April 2021 is a month for the record books. Central Valley Project (CVP) operations of the Shasta-Trinity Division were beyond the pale. Water year 2021 began as a critical drought year after a dry year, with everyone scrambling to save the winter-run salmon in the Sacramento River below Shasta and provide water for downstream CVP contractors. The two opposing goals have proven impossible to meet. With no approved operations plan, the US Bureau of Reclamation (Reclamation) moved ahead to fulfill its water contractor needs at the expense of the federally-and state-listed endangered winter-run salmon, other fisheries, and carryover storage for 2022.

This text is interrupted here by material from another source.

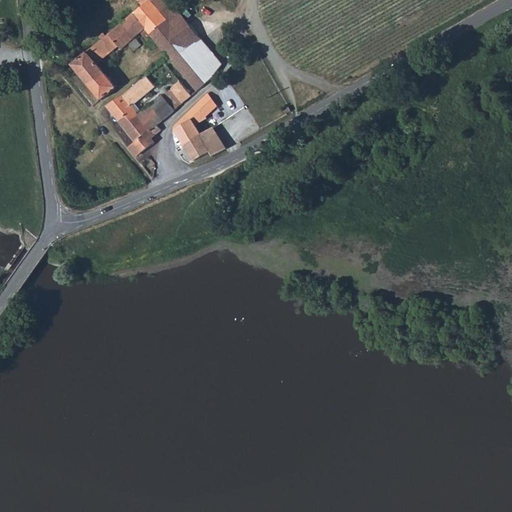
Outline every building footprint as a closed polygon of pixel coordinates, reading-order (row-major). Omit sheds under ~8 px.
[(150,0),(148,0),(142,5),(131,14),(150,33),(167,19),(160,10),(150,0)] [(150,0),(160,10),(170,2),(167,0),(150,0)] [(180,13),(170,2),(160,10),(167,19),(170,21),(180,13)] [(184,40),(182,37),(192,27),(180,13),(170,21),(167,19),(150,33),(168,54),(173,51),(184,40)] [(146,37),(150,33),(131,14),(122,22),(133,35),(140,30),(146,37)] [(140,43),(133,35),(122,22),(109,32),(115,40),(119,44),(122,48),(129,43),(133,48),(140,43)] [(184,40),(173,51),(177,56),(173,59),(178,66),(188,77),(205,62),(190,46),(201,36),(192,27),(182,37),(184,40)] [(106,35),(103,37),(100,40),(71,64),(102,99),(116,88),(96,62),(94,60),(103,53),(101,51),(115,40),(109,32),(106,35)] [(190,46),(205,62),(213,55),(215,53),(201,36),(190,46)] [(96,62),(119,44),(115,40),(101,51),(103,53),(94,60),(96,62)] [(173,59),(177,56),(173,51),(168,54),(173,59)] [(163,59),(168,63),(173,59),(168,54),(163,59)] [(220,64),(213,55),(205,62),(188,77),(197,88),(213,73),(212,71),(220,64)] [(161,68),(168,63),(163,59),(157,64),(161,68)] [(142,92),(153,83),(148,78),(138,86),(142,92)] [(117,120),(132,108),(140,102),(129,89),(119,97),(107,106),(117,120)] [(186,90),(175,99),(182,107),(192,98),(186,90)] [(208,93),(201,99),(206,105),(213,99),(208,93)] [(163,96),(153,105),(164,118),(173,109),(163,96)] [(202,109),(206,105),(201,99),(191,111),(179,122),(173,127),(184,145),(203,132),(196,119),(205,113),(202,109)] [(132,108),(139,117),(147,110),(140,102),(132,108)] [(153,105),(147,110),(139,117),(150,130),(156,124),(164,118),(153,105)] [(117,120),(124,129),(139,117),(132,108),(117,120)] [(150,130),(139,117),(124,129),(135,142),(142,152),(153,143),(151,138),(161,130),(156,124),(150,130)] [(215,155),(227,148),(213,125),(203,132),(212,150),(215,155)] [(194,160),(212,150),(203,132),(184,145),(194,160)] [(132,145),(139,154),(142,152),(135,142),(132,145)]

Water releases in April to the Sacramento River below Shasta were significantly higher in 2021 than in the most recent critical drought years 2014 and 2015 (Figure 1). With these higher releases, Shasta storage, which began ahead of 2014, ended up lower than 2014 (Figure 2). As a consequence, Shasta’s cold-water pool has also fallen behind what it was in both 2014 and 2015 (Figure 3). In both 2014 and 2015, releases of warm water from Lake Shasta led to extremely high spring-summer egg mortality, devastating the winter-run spawning year cohort. In both years, the cold-water pool in Shasta simply gave out before the end of summer.
In 2021, water temperatures in the Sacramento River below Shasta have already risen well above the safe level (Figure 4) as Reclamation began releasing warm surface water from Shasta in mid-April to meet contractor demands.1 Reclamation seems to accept sacrificing endangered salmon again in 2021. There has been little mention of the similar fate this year for green and white sturgeon, and for spring-run and fall-run salmon.